Directed and cowritten by Tyler Taormina, the film has a speaking cast of seemingly dozens, including producer Michael Cera, Gregg Turkington, and two famous Hollywood descendants: Francesca Scorsese and Sawyer Spielberg. Set sometime in the mid 2000s, the film flits through scenes in what seems to be an Italian American family’s last holiday in their declining matriarch’s New York home.
The film doesn’t have a plot so much as it has emotional touchpoints—a mother-daughter struggle, a grown set of siblings talking about putting someone in assisted living, and notes of teenage rebellion and absurdity—but what it lacks in story it makes up for in poignancy. There are genuine moments of pathos and humor to be found within its 106-minute runtime, though they do seem to get a little more scarce in the movie’s latter half.

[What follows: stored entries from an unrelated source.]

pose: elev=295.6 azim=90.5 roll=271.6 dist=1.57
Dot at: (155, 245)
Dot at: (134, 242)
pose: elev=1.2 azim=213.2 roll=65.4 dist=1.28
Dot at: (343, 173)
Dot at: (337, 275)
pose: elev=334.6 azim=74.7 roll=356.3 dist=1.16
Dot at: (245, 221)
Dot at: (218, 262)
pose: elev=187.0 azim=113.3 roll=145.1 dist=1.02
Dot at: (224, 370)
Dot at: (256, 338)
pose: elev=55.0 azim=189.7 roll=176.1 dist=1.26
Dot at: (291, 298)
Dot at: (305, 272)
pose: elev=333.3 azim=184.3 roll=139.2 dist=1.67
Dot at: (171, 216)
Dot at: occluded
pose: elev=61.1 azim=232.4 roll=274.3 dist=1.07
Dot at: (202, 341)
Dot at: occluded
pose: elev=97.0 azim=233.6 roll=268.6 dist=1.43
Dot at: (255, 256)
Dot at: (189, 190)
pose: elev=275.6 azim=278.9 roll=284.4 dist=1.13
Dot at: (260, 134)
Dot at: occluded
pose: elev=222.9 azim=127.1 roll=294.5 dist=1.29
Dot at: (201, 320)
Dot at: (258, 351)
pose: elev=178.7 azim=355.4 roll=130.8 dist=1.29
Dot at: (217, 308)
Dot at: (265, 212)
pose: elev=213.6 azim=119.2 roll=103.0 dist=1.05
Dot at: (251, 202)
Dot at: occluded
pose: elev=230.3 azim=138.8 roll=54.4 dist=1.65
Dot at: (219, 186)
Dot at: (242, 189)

Cera’s presence is novel amidst a cast of mostly no-names, but his actual role (as a worn-down cop who may or may not be in love with his partner) is more tossed-off nonsense than it is essential, and there are whole notes of the film that could definitely have been left on the cutting room floor. Overall, though, Christmas Eve in Miller’s Point is an interesting and well-made watch, albeit one that may cause anyone with an aversion to nit-picking family drama a little more agita than it might ultimately be worth. PG-13, 106 min.